Opis zadania: Przepisz dokładnie z poniższego fragmentu o zawartości srebra w monetach tekst od „Jakiś chaos musiał” do „przetopienia w tyglu.”.

Swoją drogą, takie problematyczne wahania zawartości srebra nie są jedynie dylematem dla tej emisji. Wcześniej, przed reformą Dioklecjana pojawiają się emisje antoninianów (aurelianów), gdzie zawartość srebra daleko wykracza poza standardy przyjęte dla monet z danego okresu. Nawet zauważona przez Bastiena 10-ta seria emisyjna z Lyon (293 r. - 5,76 % Ag),  zawierająca wg jego badań o circa 100 % więcej srebra niż np. z roku 287 (2,88 % Ag). Są to jednak przykłady podawane przez niego na podstawie jednostkowych badań. Jedna próbka analityczna dla jednej emisji, a przecież są w tym okresie antoniniany z Lyonu wyglądające niczym emisje z czasów Waleriana ( strzelam 20 % Ag), więc te dochodzące do 6 % srebra podane prze Bastiena wydaje zdecydowanie za małe. Jako ciekawostkę wymienię jeszcze przypadek trewirskiego follisa Konstantyna z głową Sol na rewersie, który strukturalnie również wygląda na mocno "dociążony" srebrem, jednocześnie przy mniejszej średnicy.

Jakiś chaos musiał panować w zachodnich mennicach i mógł on być spowodowany próbami naprawiania, bądź wprowadzania monety o nowej wartości, albo brakiem precyzji (niechlujną pracą) przy odmierzaniu składników do przetopienia w tyglu.

Dostarczone dane:
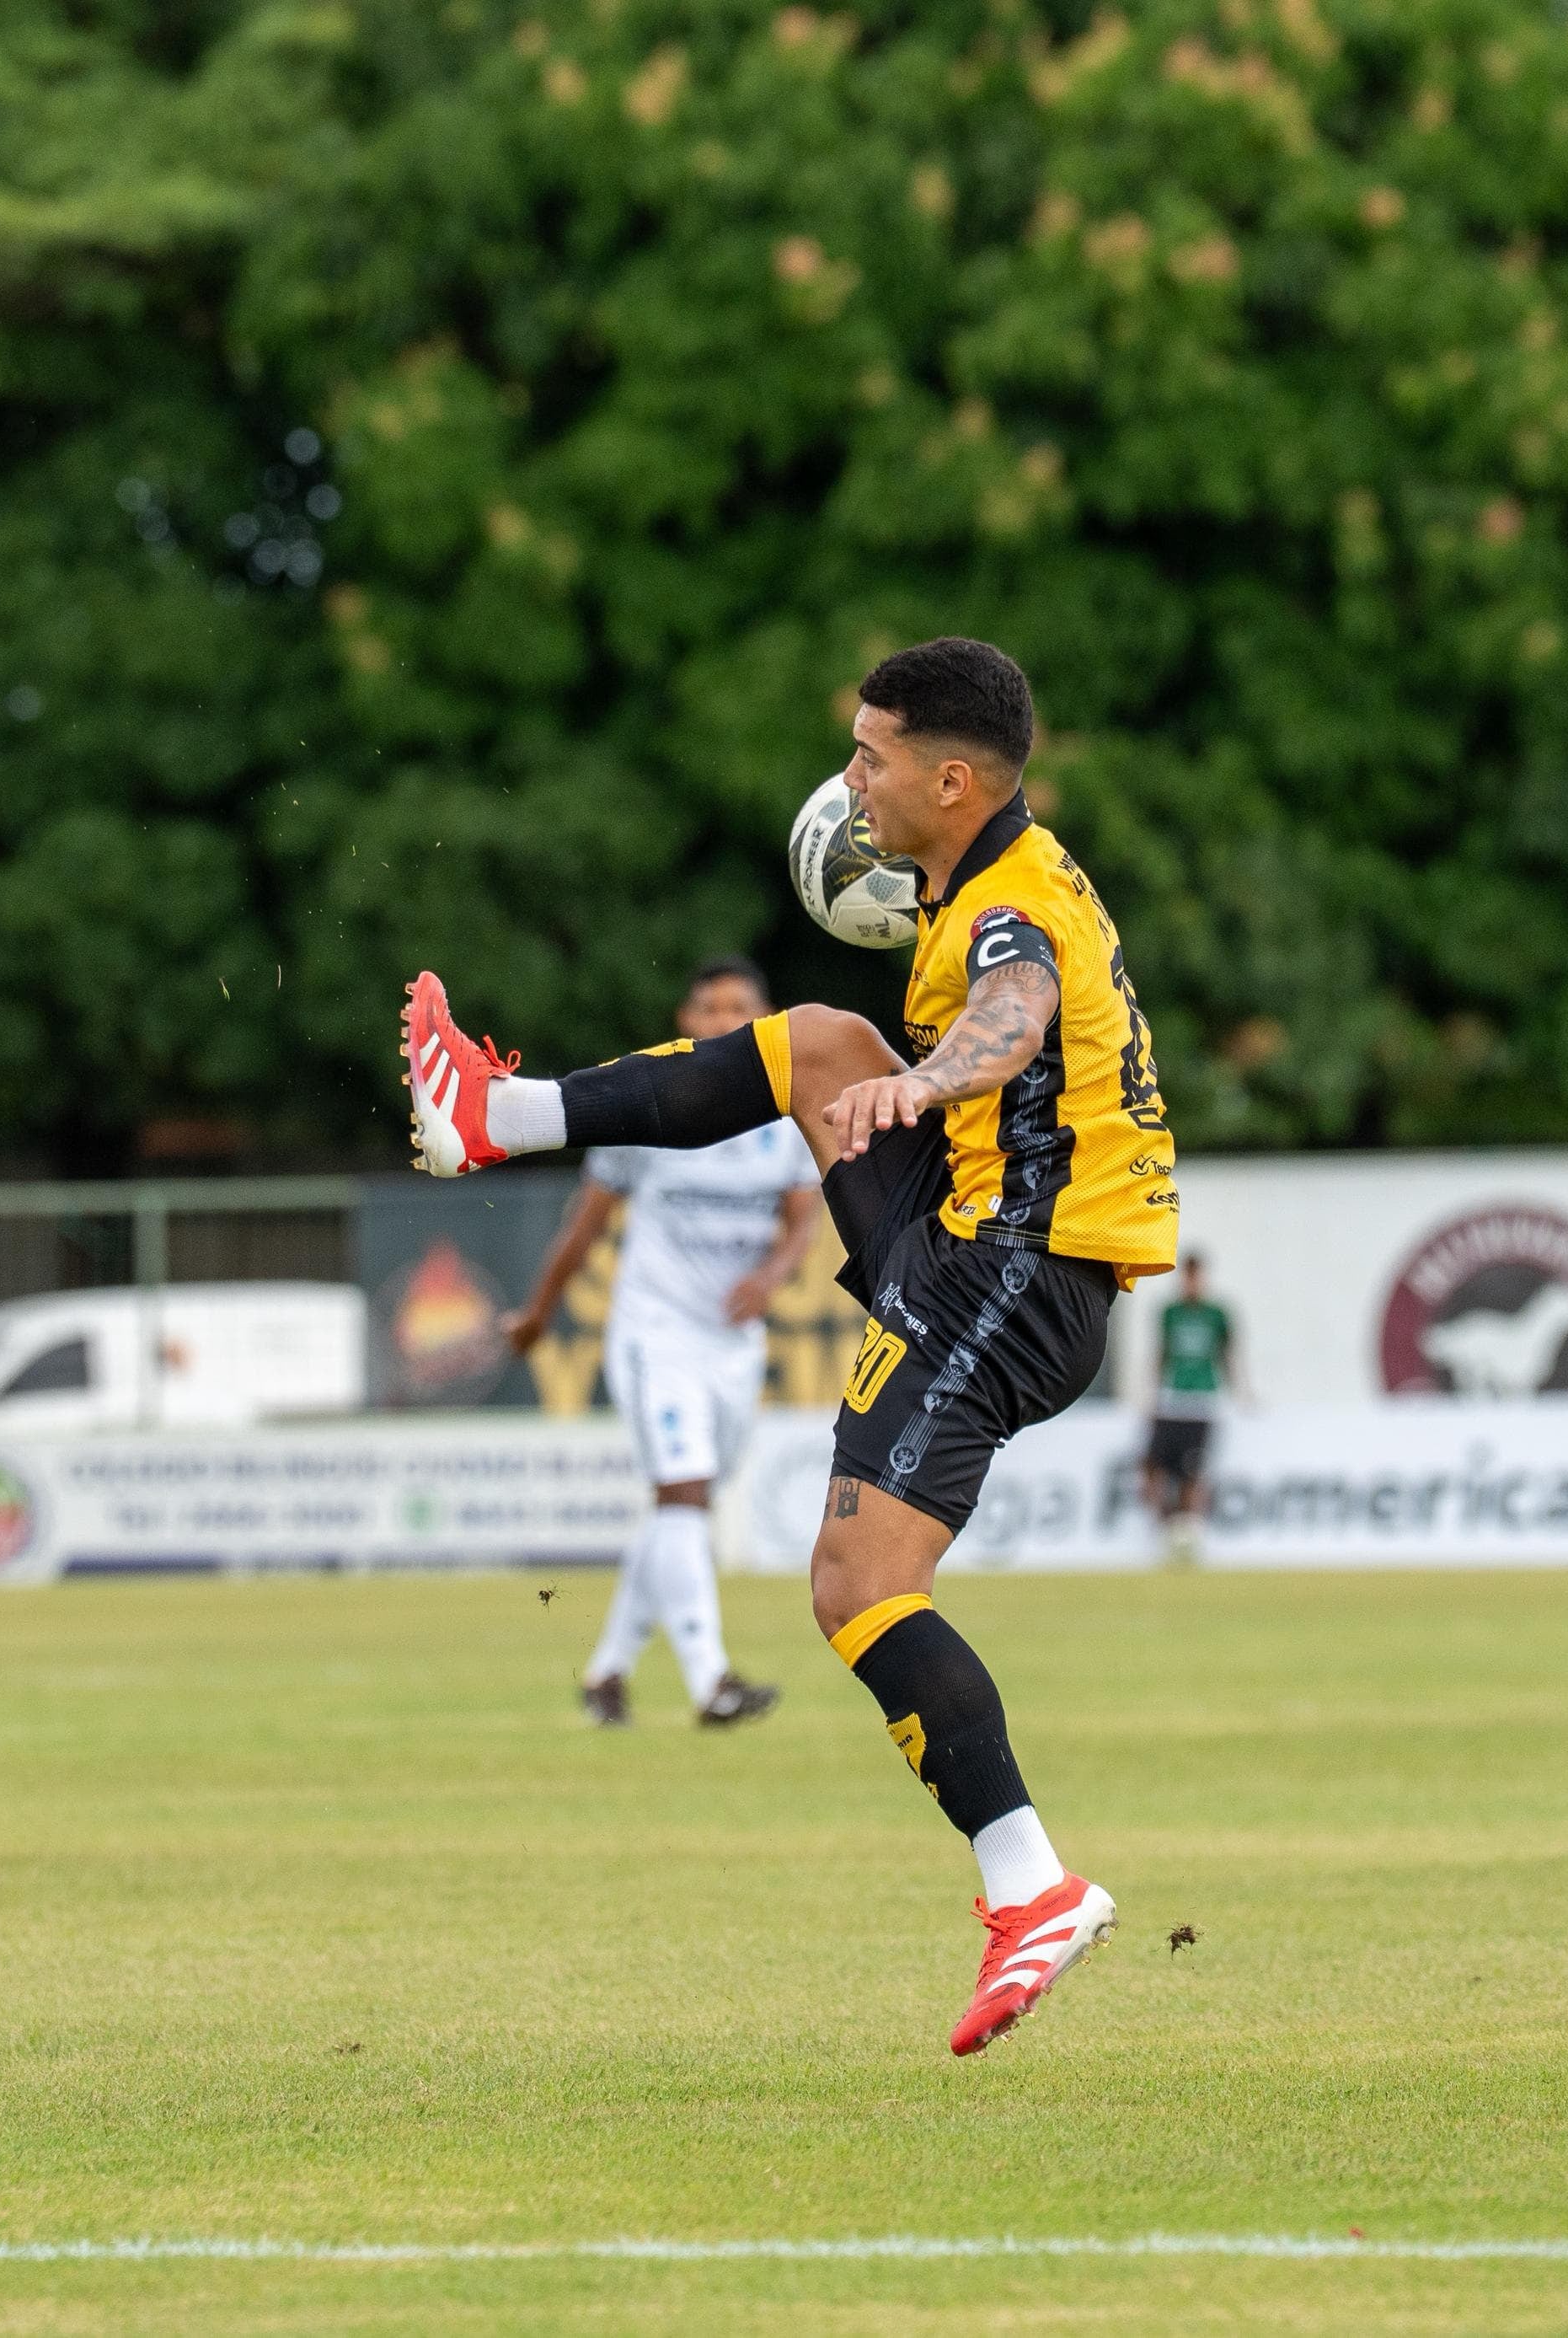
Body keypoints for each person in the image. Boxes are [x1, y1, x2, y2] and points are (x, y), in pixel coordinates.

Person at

Wynik ćwiczenia:
Jakiś chaos musiał panować w zachodnich mennicach i mógł on być spowodowany próbami naprawiania, bądź wprowadzania monety o nowej wartości, albo brakiem precyzji (niechlujną pracą) przy odmierzaniu składników do przetopienia w tyglu.